Project 1: Feature Detection and Matching

Susumu Harada

Feature Descriptor

I implemented several descriptors to handle translation, rotation, and change in illumination, but in the end only the translation descriptor ended up being reliable (the illuminatino descriptor is built into it). In all discussion to follow, I am dealing with a grayscale version of the original image (grayscale conversion performed using the predefined method in Convert.cpp, although I had to change two places in cse576.cpp where the image object for the original photo is being initialized to use 4 bands instead of 3 so that ConvertToGray will accept it).

Design Choices

For implementing the Harris Corner Detector, I decided to use the corner response measure as outlined in the handout (det(M)/Trace(M)) as opposed to the one in the paper (det(M)-k*Trace(M)^2), and it made quite a significant difference in the number of insignificant features that were showing up. For thresholding the corner response measure, I ended up using 0.003 after manual inspection of the values of the features I was seeing at various parts of the image (of course, I ended up changing this threshold quite a bit as I modified my Gaussian and derivative filters and etc.). From an implementation perspective, I chose to use the provided image libraries, which allowed for cleaner code but there was the downtime spent trying to debug the errors that were present.

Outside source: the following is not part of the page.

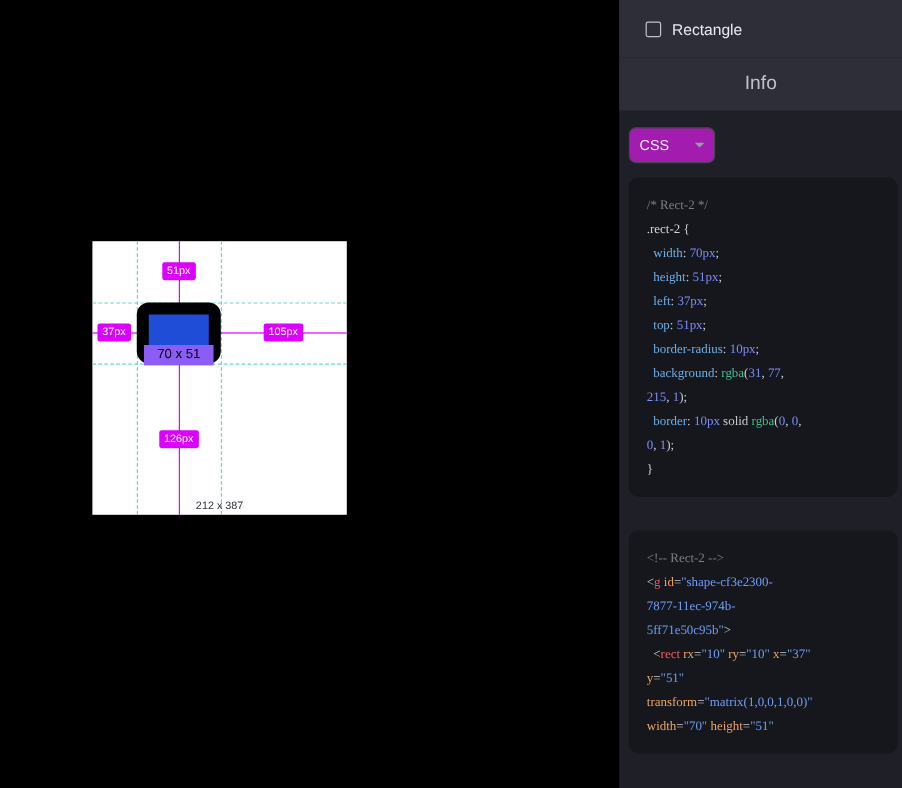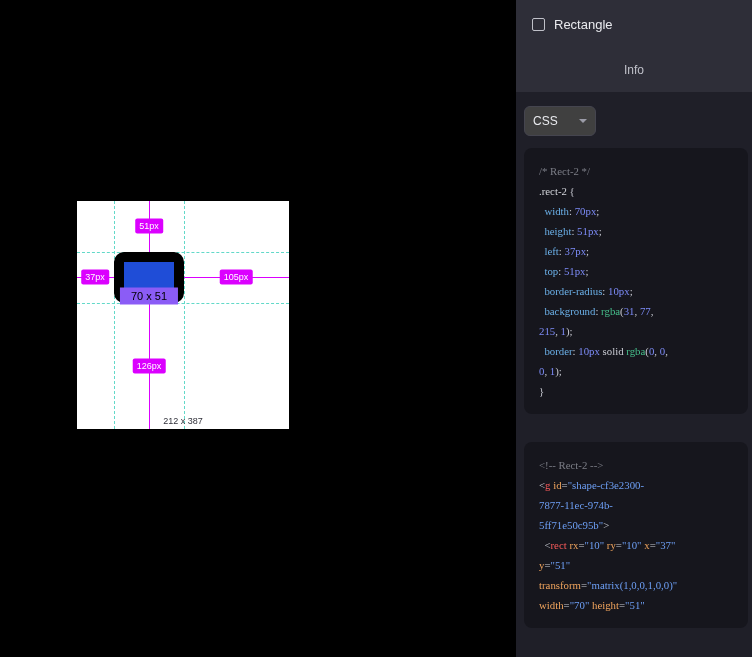"Rectangle" .panel-header { padding: 0 16px -> 0 22px }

I also used a local maxima thresholding to keep the number of immediately adjacent features low. After I get a list of features that passed the corner response measure threshold test, I sort them in descending order of the response measure and starting from the top, keep accepting a feature if it is farther than 10 pixels away from the already accepted set of features.

It was interesting how trying to use binning of the relative gradient orientation around a feature point lead to quite a bit of degraded performance. I expected it to perform equally well for handling translation, but the features were matching at quite a dispersed set of locations. I have not figured out whether this is due to simply an incorrect implementation, or whether there indeed is something about the features that are detected that cause them to be an actual likely match.

Performance

Below is the summary of performance of the simple window descriptor, my own discriptor, and SIFT features. Surprisingly, the scores came out much worse than I had expected for SIFT, and also for my own descriptor, given that through the interaction with the UI, features seem to get matched up much more accurately compared to the simple window descriptor. (I could not compare against the graf data set since the benchmark returned infinity for both of my two descriptors). However, I am pretty certain that these numbers are not "correct" and that I have a bug somewhere in my code, as I have heard that SIFT should be on the order of 10 to 20 pixel error.

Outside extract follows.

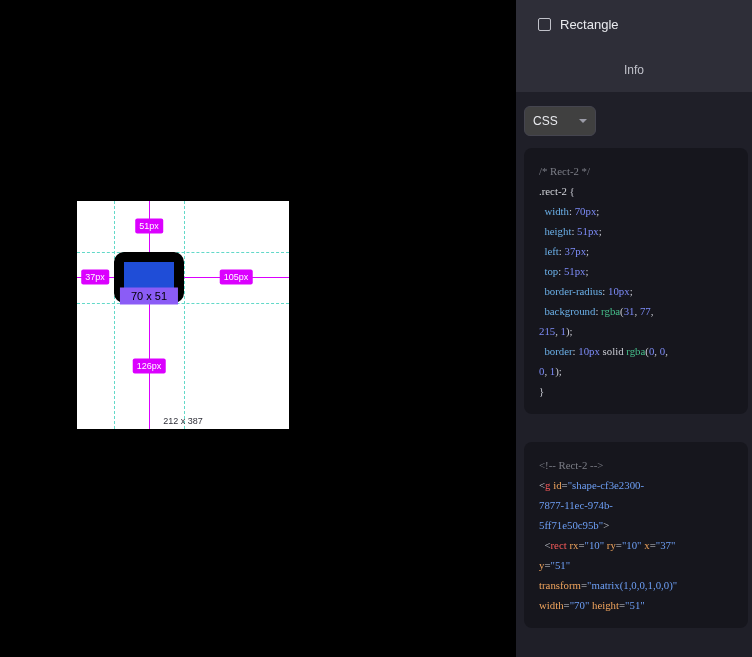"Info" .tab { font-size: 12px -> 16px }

Average Error (pixels) Simple Window Descriptor My Own SIFT
graf
293.9
314.5
255.4
leuven
376.7
204.9
129.81
wall
375.7
232.8
268.8

Table 1: Benchmark results for the absolute thresholding feature matching routine.

Average Error (pixels) Simple Window Descriptor My Own SIFT
graf
308.7
319.4
286.5
leuven
417.9
377.1
363.6
wall
385.2
336.2
348.9

Table 2: Benchmark results for the ratio thresholding feature matching routine.

Strengths and Weaknesses

My corner detector seems to be working quite well, hitting almost all the corners and not detecting spurious features in flat regions or straight edges. I started out using a simple [-1 0 1] filter for my derivatives, but found that it was finding many diagonal edges, so after switching to the Sobel filter, the spurious edges went away.

I have not tweaked the threshold for the feature matching based on the ratio of the best two matches.

My Own Images

I was surprised that my features were able to match the rotated stadium fairly well, even though I do not have a robust rotation invariance handling method. As expected, the tree leaves area did not match so well, and I expected the tree tops in the horizon to match better as well.